*Consegna a*
Ricopi alla lettera l'elenco, dalla sua prima riga fino alla riga contenente "43: (513, 585)", quest'ultima compresa. Ometta le immagini nella risposta.

*Brano proposto*
L’analisi econometrica fa però emergere risultati opposti rispetto a quelli dello studio di Bams, Schotman e Tiyagi, perché i fondi italiani manifestano un comportamento “contrarian” nel ribilanciare quando il peso delle azioni supera l’allocazione obiettivo, mentre appaiono molto più esitanti nel ricomprare quando i prezzi scendono.
Ciò non stupisce, se si considera che nei fondi pensione negoziali l’attenzione del regolatore è concentrata più ad evitare l’assunzione di rischi oltre i limiti fissati nei documenti pubblici che non ad assicurare che vengano rispettati livelli di rischio minimo.

[Registrazioni archiviate]
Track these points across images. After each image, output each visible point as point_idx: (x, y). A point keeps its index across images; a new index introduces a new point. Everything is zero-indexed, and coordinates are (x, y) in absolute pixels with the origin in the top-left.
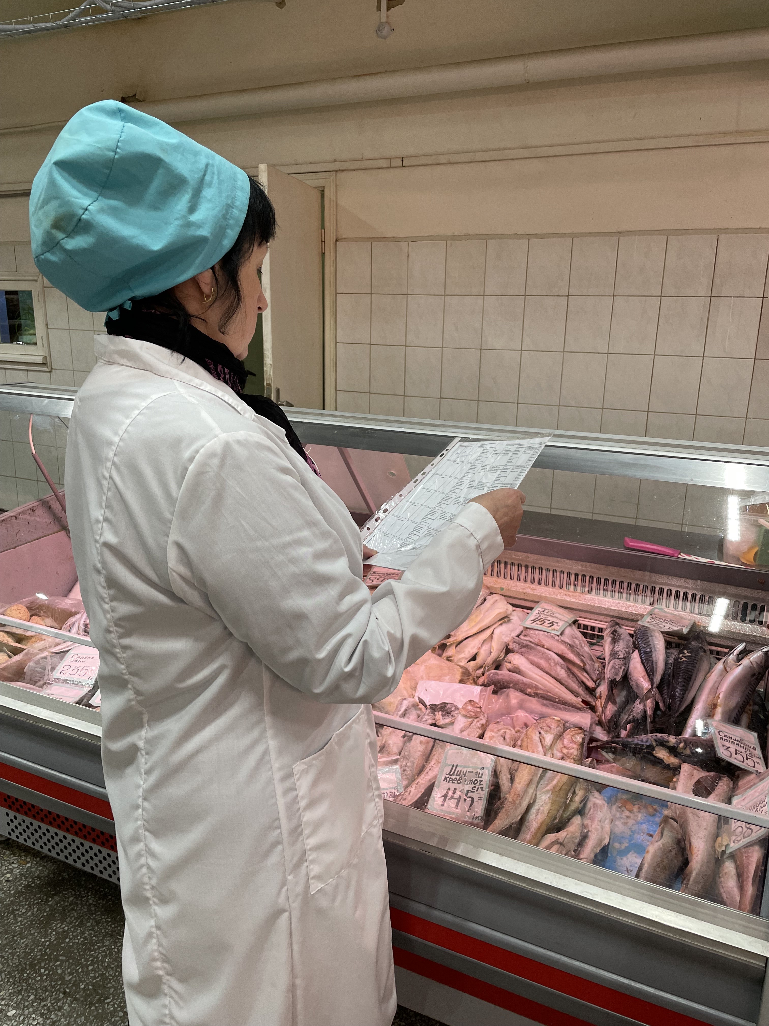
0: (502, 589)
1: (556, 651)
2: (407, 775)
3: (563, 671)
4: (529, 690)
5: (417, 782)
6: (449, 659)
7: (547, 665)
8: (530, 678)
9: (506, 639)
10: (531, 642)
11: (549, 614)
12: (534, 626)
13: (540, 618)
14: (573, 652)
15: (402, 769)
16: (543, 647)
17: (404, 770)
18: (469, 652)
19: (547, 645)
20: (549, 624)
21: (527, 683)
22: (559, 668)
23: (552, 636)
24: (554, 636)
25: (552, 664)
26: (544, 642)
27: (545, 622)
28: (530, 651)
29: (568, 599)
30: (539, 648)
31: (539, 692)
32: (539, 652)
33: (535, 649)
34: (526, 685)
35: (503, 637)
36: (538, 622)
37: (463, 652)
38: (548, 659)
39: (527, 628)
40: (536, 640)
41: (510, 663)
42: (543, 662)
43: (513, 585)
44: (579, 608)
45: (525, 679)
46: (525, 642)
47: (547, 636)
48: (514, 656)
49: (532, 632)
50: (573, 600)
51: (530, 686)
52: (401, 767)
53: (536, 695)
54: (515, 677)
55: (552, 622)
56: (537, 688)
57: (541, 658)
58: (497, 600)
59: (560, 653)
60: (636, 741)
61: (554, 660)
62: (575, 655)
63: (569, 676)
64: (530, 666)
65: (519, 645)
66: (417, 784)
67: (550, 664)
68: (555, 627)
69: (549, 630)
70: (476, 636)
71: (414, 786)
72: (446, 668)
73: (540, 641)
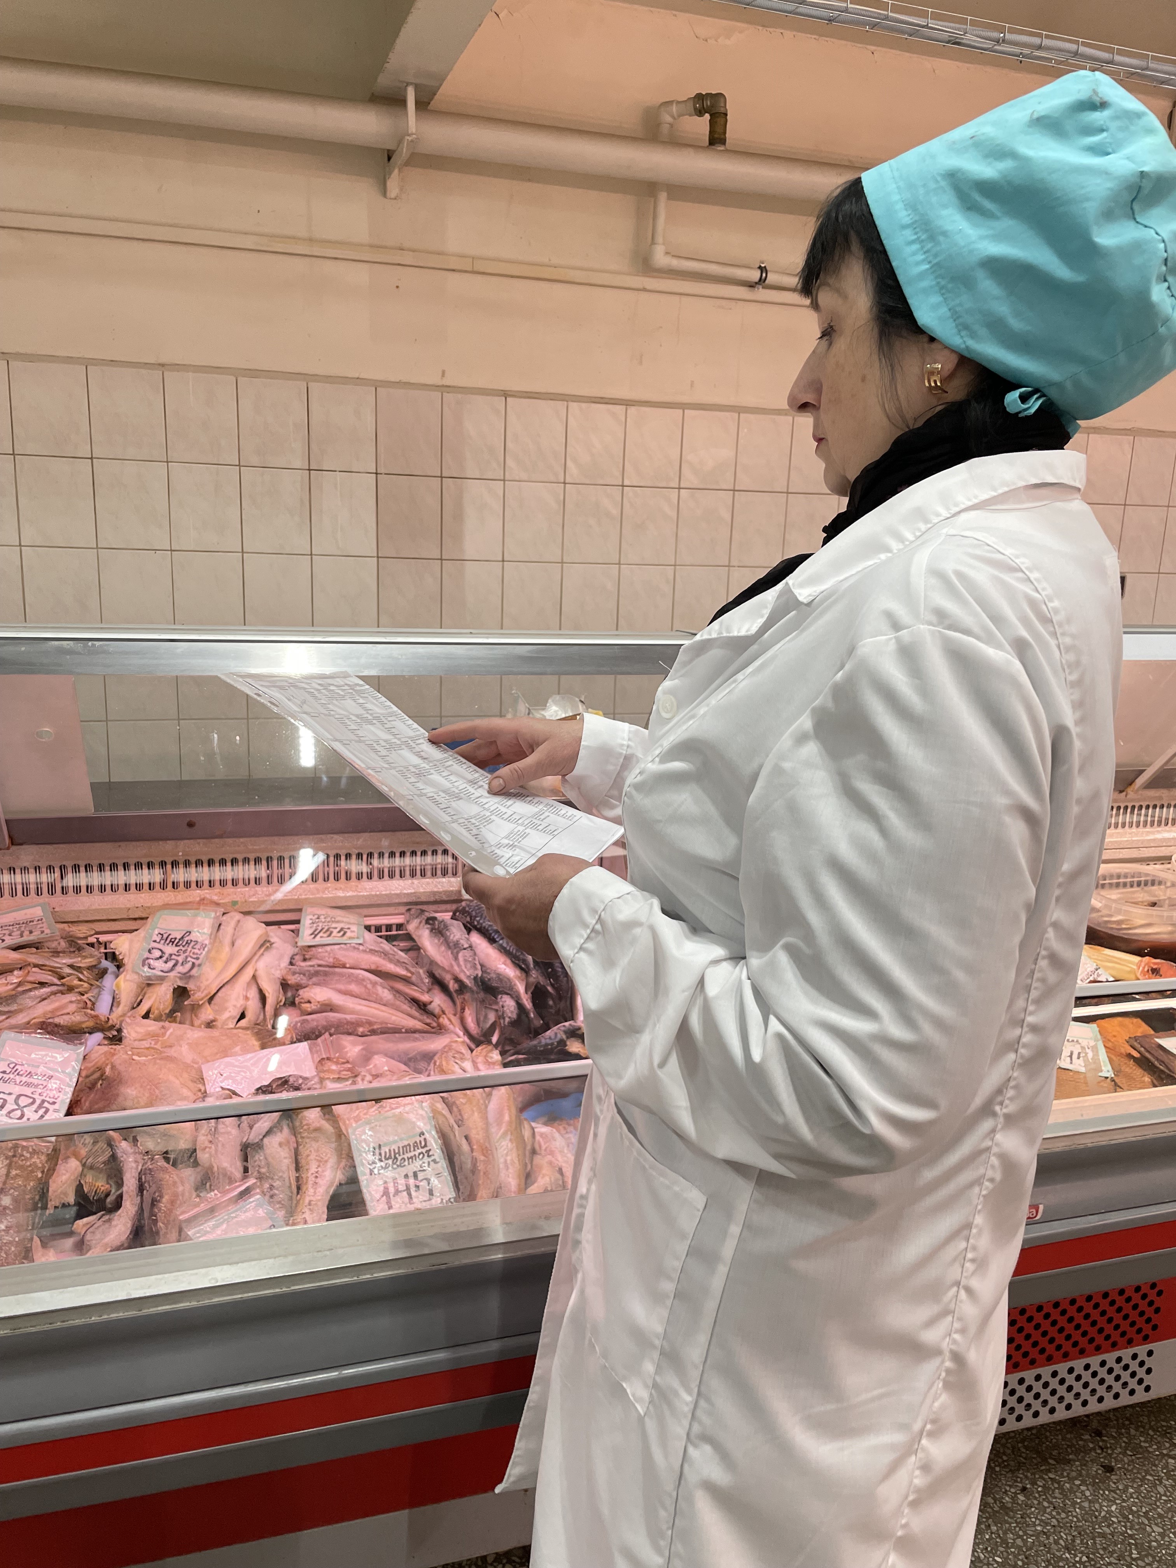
0: (235, 903)
1: (367, 967)
2: (279, 1202)
3: (386, 991)
4: (361, 1030)
5: (307, 1201)
6: (210, 1025)
7: (363, 990)
8: (352, 1012)
9: (278, 974)
10: (319, 966)
11: (329, 919)
12: (318, 940)
13: (320, 928)
14: (391, 961)
15: (267, 1197)
16: (344, 966)
17: (272, 1197)
18: (235, 1006)
19: (349, 962)
20: (339, 932)
21: (354, 1020)
22: (380, 989)
23: (354, 948)
24: (357, 946)
25: (369, 986)
26: (343, 960)
27: (331, 932)
28: (327, 979)
29: (341, 894)
30: (337, 970)
31: (375, 1027)
32: (341, 975)
33: (334, 974)
34: (352, 1023)
35: (273, 971)
36: (321, 934)
37: (226, 1009)
38: (360, 981)
39: (310, 947)
40: (331, 960)
41: (309, 1002)
42: (353, 987)
43: (252, 893)
44: (360, 903)
45: (348, 1017)
46: (311, 969)
47: (346, 950)
48: (313, 990)
49: (320, 950)
50: (350, 894)
51: (359, 1024)
52: (263, 1193)
53: (373, 1032)
54: (334, 1017)
55: (342, 929)
56: (370, 1023)
57: (350, 983)
58: (239, 921)
59: (373, 967)
60: (543, 1042)
61: (369, 980)
62: (396, 965)
63: (395, 996)
64: (343, 997)
65: (304, 975)
66: (310, 1204)
67: (366, 987)
68: (349, 934)
69: (344, 940)
70: (234, 980)
71: (306, 1210)
72: (224, 1038)
73: (338, 959)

*Consegna b*
Ripeta integralmente e senza modifiche il brano sui fondi pensione italiani.

*Risposta scritta a*
Track these points across images. After each image, output each visible point as point_idx: (x, y). A point keeps its index across images; a new index introduces a new point. Everything is zero-indexed, and coordinates are (x, y) in absolute pixels with the origin in the top-left.
0: (502, 589)
1: (556, 651)
2: (407, 775)
3: (563, 671)
4: (529, 690)
5: (417, 782)
6: (449, 659)
7: (547, 665)
8: (530, 678)
9: (506, 639)
10: (531, 642)
11: (549, 614)
12: (534, 626)
13: (540, 618)
14: (573, 652)
15: (402, 769)
16: (543, 647)
17: (404, 770)
18: (469, 652)
19: (547, 645)
20: (549, 624)
21: (527, 683)
22: (559, 668)
23: (552, 636)
24: (554, 636)
25: (552, 664)
26: (544, 642)
27: (545, 622)
28: (530, 651)
29: (568, 599)
30: (539, 648)
31: (539, 692)
32: (539, 652)
33: (535, 649)
34: (526, 685)
35: (503, 637)
36: (538, 622)
37: (463, 652)
38: (548, 659)
39: (527, 628)
40: (536, 640)
41: (510, 663)
42: (543, 662)
43: (513, 585)

*Risposta scritta b*
L’analisi econometrica fa però emergere risultati opposti rispetto a quelli dello studio di Bams, Schotman e Tiyagi, perché i fondi italiani manifestano un comportamento “contrarian” nel ribilanciare quando il peso delle azioni supera l’allocazione obiettivo, mentre appaiono molto più esitanti nel ricomprare quando i prezzi scendono.
Ciò non stupisce, se si considera che nei fondi pensione negoziali l’attenzione del regolatore è concentrata più ad evitare l’assunzione di rischi oltre i limiti fissati nei documenti pubblici che non ad assicurare che vengano rispettati livelli di rischio minimo.